What you have here is ghosting, rather than lens flare. Ghosting produces a secondary image of the bightest object(s) in the shot. Flare produces either an overall reduction in contrast or an aperture-shaped spot reduction in contrast (or both).
Ghosting is caused when light passes through the lens, is reflected off the sensor back into the lens, and reflects off one or more elements and back to the sensor again. While it happened with film cameras, it is much more common with digital cameras because the sensors are much more reflective than the emulsion side of film.
Filters are notorious for causing ghosting because they are flat. Flat surfaces reflect better.

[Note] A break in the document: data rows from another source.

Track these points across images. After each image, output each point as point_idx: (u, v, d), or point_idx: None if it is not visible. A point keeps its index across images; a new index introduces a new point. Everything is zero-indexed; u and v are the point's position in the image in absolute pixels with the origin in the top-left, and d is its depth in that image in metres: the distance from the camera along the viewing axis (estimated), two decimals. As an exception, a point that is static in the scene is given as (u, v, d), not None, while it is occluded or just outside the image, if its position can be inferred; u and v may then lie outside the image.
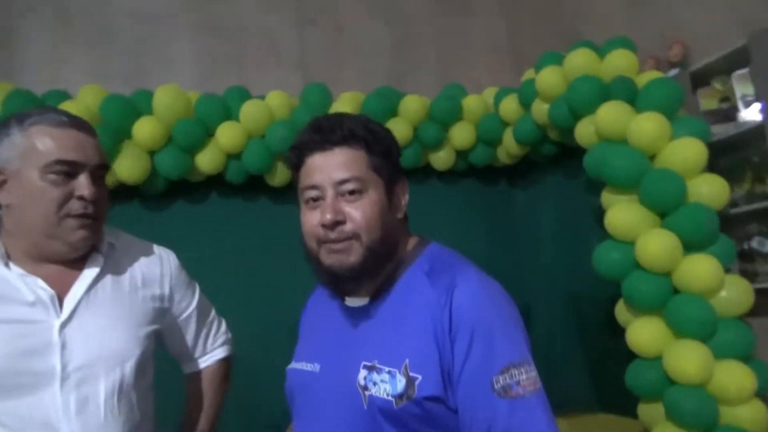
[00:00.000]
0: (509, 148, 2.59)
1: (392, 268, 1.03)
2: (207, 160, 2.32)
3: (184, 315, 1.35)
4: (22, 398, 1.06)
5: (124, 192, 2.33)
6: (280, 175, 2.42)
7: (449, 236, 2.74)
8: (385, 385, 0.93)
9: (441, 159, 2.66)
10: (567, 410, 2.66)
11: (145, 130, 2.20)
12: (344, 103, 2.43)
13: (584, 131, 2.15)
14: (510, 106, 2.50)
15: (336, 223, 0.97)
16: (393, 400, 0.92)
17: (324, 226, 0.97)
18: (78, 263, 1.18)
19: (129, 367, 1.16)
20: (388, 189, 1.01)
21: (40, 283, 1.12)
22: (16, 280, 1.11)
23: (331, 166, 0.98)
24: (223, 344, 1.45)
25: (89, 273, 1.17)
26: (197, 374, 1.41)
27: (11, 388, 1.06)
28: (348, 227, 0.97)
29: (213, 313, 1.45)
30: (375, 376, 0.95)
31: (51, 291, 1.12)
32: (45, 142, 1.10)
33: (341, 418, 0.97)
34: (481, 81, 3.14)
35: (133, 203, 2.40)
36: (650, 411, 1.94)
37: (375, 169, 1.00)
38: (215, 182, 2.46)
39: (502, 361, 0.91)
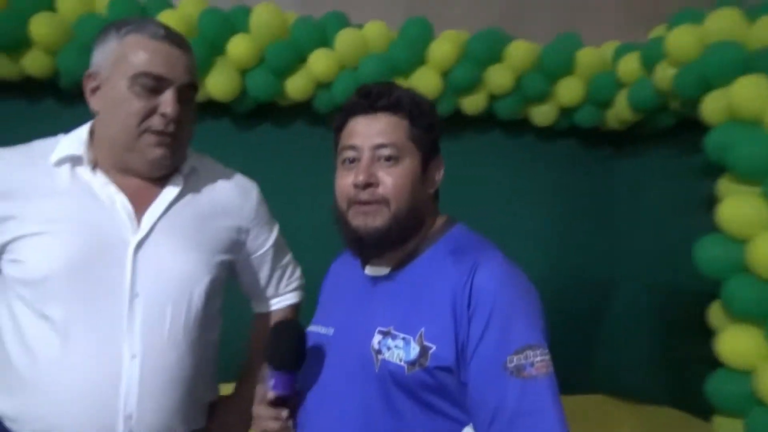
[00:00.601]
0: (621, 112, 2.33)
1: (416, 242, 1.04)
2: (296, 86, 2.26)
3: (260, 252, 1.32)
4: (86, 307, 1.07)
5: (215, 108, 2.33)
6: (368, 111, 2.33)
7: (539, 198, 2.62)
8: (399, 350, 0.95)
9: (542, 114, 2.45)
10: (636, 399, 2.52)
11: (238, 47, 2.16)
12: (445, 42, 2.27)
13: (712, 105, 1.88)
14: (629, 66, 2.23)
15: (368, 185, 0.99)
16: (405, 366, 0.94)
17: (356, 186, 0.99)
18: (160, 181, 1.17)
19: (197, 292, 1.16)
20: (424, 162, 1.03)
21: (121, 198, 1.12)
22: (100, 189, 1.12)
23: (372, 130, 1.01)
24: (295, 289, 1.42)
25: (169, 193, 1.17)
26: (266, 315, 1.39)
27: (77, 293, 1.06)
28: (379, 191, 1.00)
29: (289, 256, 1.42)
30: (389, 342, 0.97)
31: (130, 207, 1.12)
32: (137, 53, 1.09)
33: (351, 380, 0.99)
34: (603, 33, 2.81)
35: (222, 120, 2.40)
36: (728, 426, 1.76)
37: (414, 140, 1.02)
38: (303, 109, 2.40)
39: (517, 342, 0.92)
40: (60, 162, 1.11)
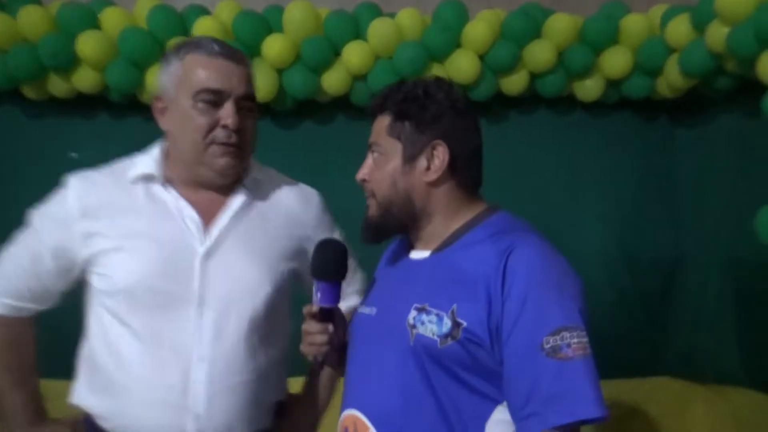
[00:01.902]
0: (673, 79, 2.19)
1: (452, 227, 1.09)
2: (333, 81, 2.26)
3: None
4: (160, 315, 1.16)
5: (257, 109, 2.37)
6: (406, 100, 2.30)
7: (594, 176, 2.52)
8: (432, 325, 0.99)
9: (588, 89, 2.34)
10: (707, 378, 2.38)
11: (273, 47, 2.19)
12: (481, 23, 2.21)
13: (771, 64, 1.74)
14: (679, 29, 2.10)
15: (363, 181, 1.12)
16: (438, 339, 0.98)
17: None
18: (226, 192, 1.25)
19: (260, 300, 1.22)
20: (408, 153, 1.07)
21: (189, 211, 1.20)
22: (171, 203, 1.21)
23: (372, 132, 1.13)
24: (354, 292, 1.44)
25: (234, 203, 1.24)
26: None
27: (151, 304, 1.16)
28: (368, 187, 1.11)
29: (354, 261, 1.44)
30: (424, 317, 1.01)
31: (198, 219, 1.20)
32: (196, 71, 1.17)
33: (388, 353, 1.04)
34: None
35: (265, 120, 2.44)
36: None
37: (395, 135, 1.08)
38: (342, 104, 2.41)
39: (554, 323, 0.92)
40: (136, 180, 1.22)
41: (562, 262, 1.01)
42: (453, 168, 1.07)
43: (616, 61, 2.26)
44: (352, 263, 1.42)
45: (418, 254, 1.12)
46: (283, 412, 1.33)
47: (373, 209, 1.11)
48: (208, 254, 1.19)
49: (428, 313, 1.01)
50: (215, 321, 1.17)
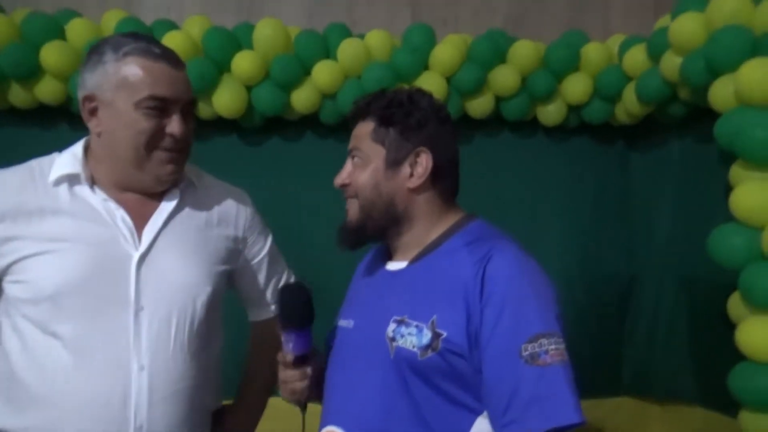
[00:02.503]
0: (630, 105, 2.29)
1: (429, 235, 1.09)
2: (302, 99, 2.28)
3: (256, 260, 1.34)
4: (93, 323, 1.09)
5: (224, 125, 2.37)
6: (374, 119, 2.33)
7: (554, 197, 2.58)
8: (412, 337, 0.98)
9: (550, 113, 2.42)
10: (662, 397, 2.45)
11: (243, 64, 2.19)
12: (448, 47, 2.26)
13: (720, 92, 1.83)
14: (636, 58, 2.20)
15: (343, 185, 1.12)
16: (418, 351, 0.97)
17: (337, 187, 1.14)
18: (157, 195, 1.19)
19: (200, 303, 1.18)
20: (391, 158, 1.08)
21: (121, 213, 1.14)
22: (99, 205, 1.14)
23: (352, 138, 1.13)
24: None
25: (167, 206, 1.19)
26: (264, 323, 1.40)
27: (85, 310, 1.09)
28: (350, 189, 1.11)
29: (283, 262, 1.44)
30: (403, 329, 1.00)
31: (130, 222, 1.14)
32: (138, 75, 1.09)
33: (369, 366, 1.03)
34: (612, 27, 2.79)
35: (231, 136, 2.44)
36: (754, 422, 1.70)
37: (378, 140, 1.08)
38: (311, 122, 2.42)
39: (531, 330, 0.93)
40: (58, 181, 1.13)
41: (538, 269, 1.02)
42: (435, 175, 1.07)
43: (576, 87, 2.35)
44: (283, 266, 1.42)
45: (395, 265, 1.11)
46: (219, 421, 1.29)
47: (353, 212, 1.10)
48: (143, 258, 1.13)
49: (408, 325, 1.00)
50: (155, 327, 1.12)
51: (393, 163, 1.07)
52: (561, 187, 2.58)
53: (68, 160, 1.15)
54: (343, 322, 1.15)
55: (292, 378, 1.10)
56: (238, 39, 2.25)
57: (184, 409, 1.14)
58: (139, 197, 1.18)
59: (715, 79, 1.85)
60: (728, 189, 1.88)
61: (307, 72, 2.28)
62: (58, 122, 2.29)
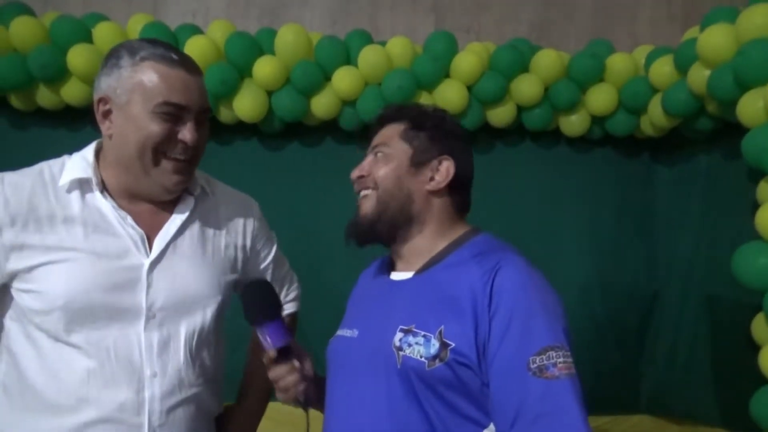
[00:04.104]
0: (656, 118, 2.24)
1: (435, 246, 1.09)
2: (322, 105, 2.28)
3: (262, 266, 1.34)
4: (107, 330, 1.09)
5: (244, 129, 2.39)
6: (394, 126, 2.32)
7: (575, 209, 2.54)
8: (420, 347, 0.98)
9: (573, 124, 2.38)
10: (682, 416, 2.38)
11: (264, 69, 2.21)
12: (469, 55, 2.25)
13: (749, 107, 1.78)
14: (662, 70, 2.15)
15: (360, 177, 1.13)
16: (426, 361, 0.96)
17: (352, 180, 1.14)
18: (169, 204, 1.19)
19: (210, 312, 1.18)
20: (416, 158, 1.10)
21: (130, 221, 1.13)
22: (110, 213, 1.12)
23: (376, 138, 1.16)
24: (293, 299, 1.44)
25: (180, 216, 1.18)
26: None
27: (97, 319, 1.09)
28: (369, 179, 1.11)
29: (287, 266, 1.44)
30: (411, 339, 0.99)
31: (141, 231, 1.13)
32: (154, 80, 1.08)
33: (375, 377, 1.01)
34: (639, 37, 2.74)
35: (251, 141, 2.45)
36: (776, 449, 1.64)
37: (406, 138, 1.11)
38: (330, 128, 2.43)
39: (540, 342, 0.93)
40: (70, 187, 1.11)
41: (545, 282, 1.02)
42: (452, 185, 1.10)
43: (601, 98, 2.31)
44: (287, 270, 1.42)
45: (400, 275, 1.11)
46: (220, 425, 1.29)
47: (369, 205, 1.10)
48: (154, 266, 1.13)
49: (415, 334, 0.99)
50: (165, 334, 1.12)
51: (417, 164, 1.10)
52: (583, 199, 2.53)
53: (79, 164, 1.14)
54: (347, 332, 1.14)
55: (281, 374, 1.09)
56: (260, 44, 2.26)
57: (195, 414, 1.16)
58: (150, 207, 1.17)
59: (743, 94, 1.80)
60: (755, 206, 1.83)
61: (327, 78, 2.28)
62: (83, 124, 2.33)
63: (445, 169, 1.10)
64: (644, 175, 2.54)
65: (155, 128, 1.08)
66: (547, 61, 2.28)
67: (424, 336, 0.98)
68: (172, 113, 1.09)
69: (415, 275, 1.09)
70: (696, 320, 2.30)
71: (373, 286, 1.18)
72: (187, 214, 1.19)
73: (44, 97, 2.20)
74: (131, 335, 1.10)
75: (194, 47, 2.17)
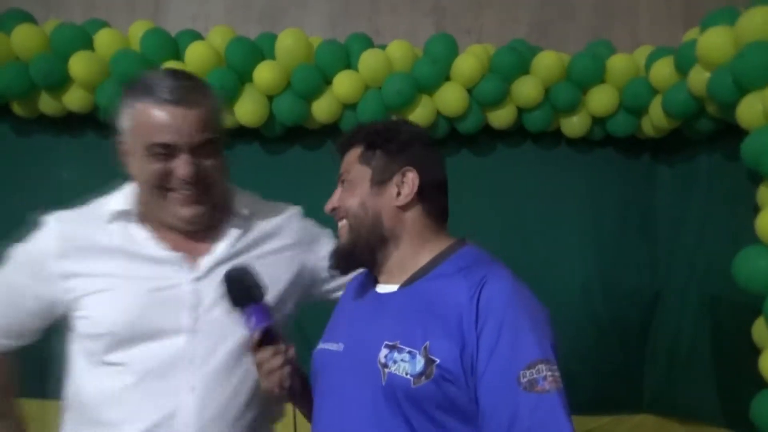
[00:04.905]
0: (656, 119, 2.24)
1: (420, 259, 1.08)
2: (323, 109, 2.29)
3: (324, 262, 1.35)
4: (149, 348, 1.14)
5: (245, 133, 2.40)
6: (395, 130, 2.32)
7: (576, 210, 2.55)
8: (405, 364, 0.97)
9: (574, 125, 2.38)
10: (684, 416, 2.39)
11: (265, 74, 2.21)
12: (469, 57, 2.25)
13: (748, 109, 1.78)
14: (663, 71, 2.15)
15: (332, 210, 1.13)
16: (411, 378, 0.95)
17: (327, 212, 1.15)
18: (210, 229, 1.22)
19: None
20: (377, 178, 1.09)
21: (168, 248, 1.18)
22: (147, 241, 1.18)
23: (342, 166, 1.16)
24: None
25: (223, 243, 1.22)
26: None
27: (141, 340, 1.14)
28: (340, 211, 1.11)
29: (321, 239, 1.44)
30: (396, 355, 0.99)
31: (181, 257, 1.18)
32: (145, 123, 1.11)
33: (360, 393, 1.01)
34: (640, 37, 2.73)
35: (252, 145, 2.46)
36: (777, 451, 1.65)
37: (363, 161, 1.11)
38: (331, 131, 2.43)
39: (529, 356, 0.93)
40: (111, 218, 1.19)
41: (532, 295, 1.03)
42: (422, 195, 1.09)
43: (601, 99, 2.30)
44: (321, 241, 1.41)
45: (385, 288, 1.11)
46: None
47: (344, 234, 1.11)
48: (196, 285, 1.17)
49: (400, 350, 0.99)
50: (205, 350, 1.15)
51: (379, 182, 1.09)
52: (584, 200, 2.52)
53: (122, 197, 1.21)
54: (331, 345, 1.13)
55: (266, 357, 1.08)
56: (260, 49, 2.26)
57: (232, 429, 1.17)
58: (192, 234, 1.20)
59: (743, 96, 1.80)
60: (757, 208, 1.83)
61: (328, 82, 2.29)
62: (85, 130, 2.35)
63: (410, 181, 1.08)
64: (645, 175, 2.53)
65: (150, 168, 1.12)
66: (548, 62, 2.28)
67: (409, 352, 0.98)
68: (162, 152, 1.11)
69: (400, 288, 1.08)
70: (697, 320, 2.30)
71: (357, 299, 1.18)
72: (230, 242, 1.22)
73: (46, 104, 2.21)
74: (172, 349, 1.14)
75: (194, 53, 2.18)
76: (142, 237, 1.18)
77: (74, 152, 2.35)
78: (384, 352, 1.00)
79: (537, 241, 2.49)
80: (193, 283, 1.17)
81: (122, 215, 1.19)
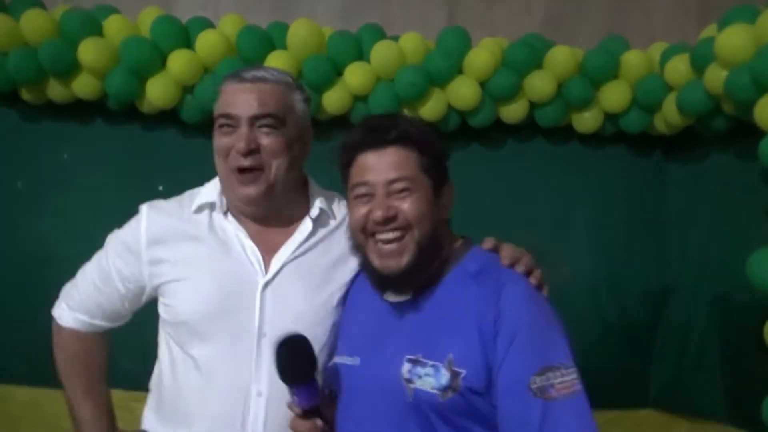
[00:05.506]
0: (670, 116, 2.22)
1: (438, 265, 1.04)
2: (334, 100, 2.26)
3: None
4: (222, 347, 1.14)
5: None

Digital-grade lenses (all Canon and EF lenses manufactured in September 2000 or later and all EF-S lenses , Sigma DG and DC lenses, Tamron Di and Di-II lenses, and Tokina D and DX lenses) have special coatings to reduce ghosting. No lenses completely eliminate ghosting.
Ghosting always occurs, but is virtually invisible when the ratio between the brightest areas and the background is low, as with most daytime shots. When you have a high contrast ratio, however, the ghost appears.
Techniques to prevent/minimize ghosting include:
-- A careful choice of lenses (some are much worse at ghosting than others).
-- A careful choice of angles so the ghost misses the sensor, or is cast where the background is brightest.
-- Removal of all filters. If a filter must be used, be sure it has anti-refelctive coatings, which help prevent ghosting—somewhat. There are special anti-ghosting filters with curved surfaces, but the are very expensive and rarer than hens' teeth.
-- Use a polarizer. Yeah, I know a polarizer is a filter, but in some cases it can help with ghosting. This is especially true when the bright source causing the ghost is itself a reflection, i.e., polarized light.
-- Use as low an ISO as you can. This can often place the ghost in or near the "mud" at the bottom of the sensor's sensitivity range, rendering it invisible (or very neary so).
-- Shoot wide and crop narrow. By shooting with a wider angle of view than needed, you get a lot of extraneous material around you subject. Often, the ghost can be manipulated to be in this extraneous material. Then, when you crop the image to your subject, voila! No ghost!